The CNE defined that the repetition of the legislative vote for migrants will take place on the same day of the presidential ballot, next October 15, when the candidate of the Revolución Ciudadana (RC) movement, Luisa González, and the businessman Daniel Noboa, from the National Democratic Alliance.
With 93.76% of the votes counted, González, dolphin of ex-president Rafael Correa, was the most voted, with 33.35%, followed by the right-wing Noboa, with 24% of the votes, both below the 40% that he needs at least to win the Presidency, so they will have to face each other in the second round.
Ecuador reserves six of its seats in the National Assembly for deputies elected in three outer constituencies, one made up of Europe, Oceania and Asia; another for Canada and the United States; and the third corresponding to Latin America, the Caribbean and Africa.
The electoral body’s announcement came two days after RC formalized a criminal complaint with the Pichincha Prosecutor’s Office for attacks on the CNE computer system and requested the opening of an investigation.
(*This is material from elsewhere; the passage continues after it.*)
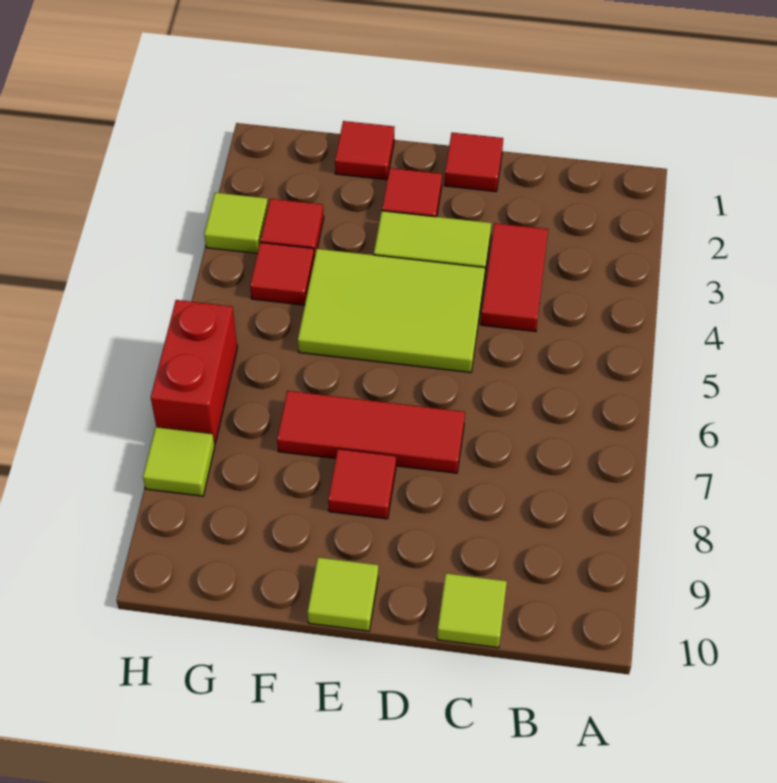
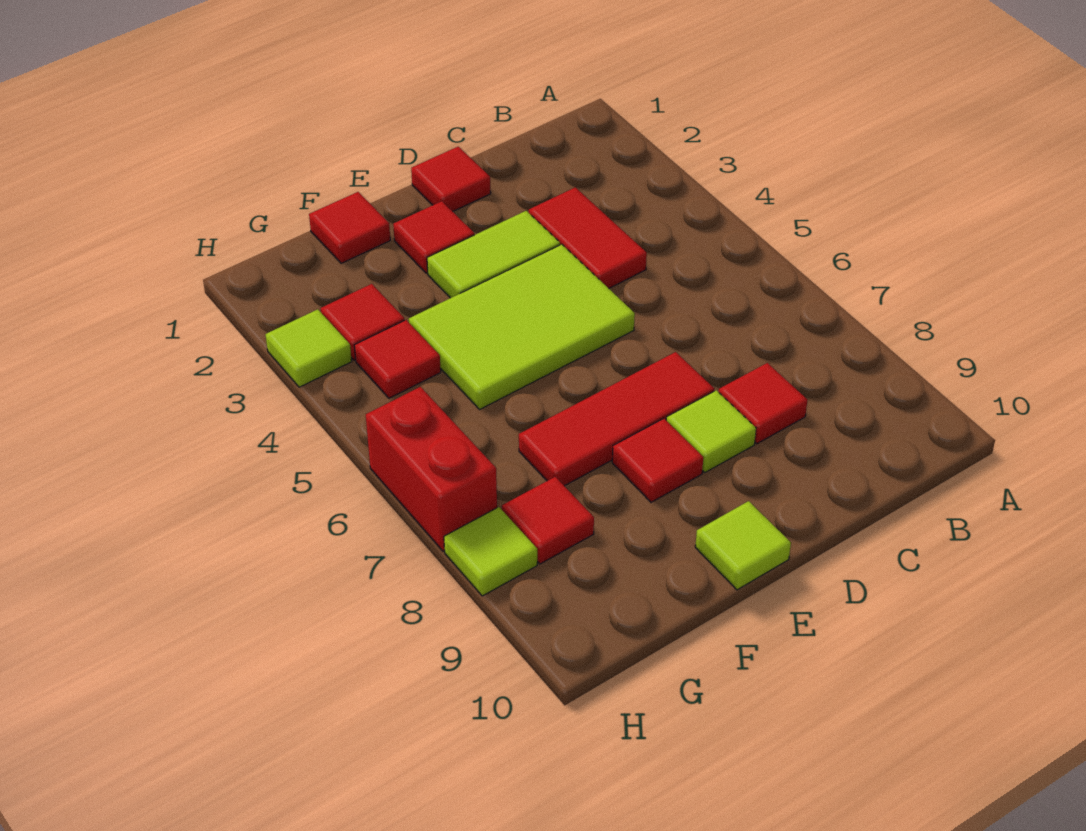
none -> red 1x1 tile [719,363,808,444]
lime 1x1 tile [437,573,507,648] -> lime 1x1 tile moved to [666,390,756,472]
none -> red 1x1 tile [502,477,594,564]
According to the complaint, the hackers, still unidentified, would have violated the security protocols of the electoral body system that allows virtual voting abroad, with the aim of suppressing the right to vote for a significant portion of the migrant population residing in abroad.
On the day of the elections, residents abroad denounced inconveniences to cast their electronic vote, as happened on February 5 of this year for the election of local authorities and members of the Council for Citizen Participation and Social Control, inspection and control entity.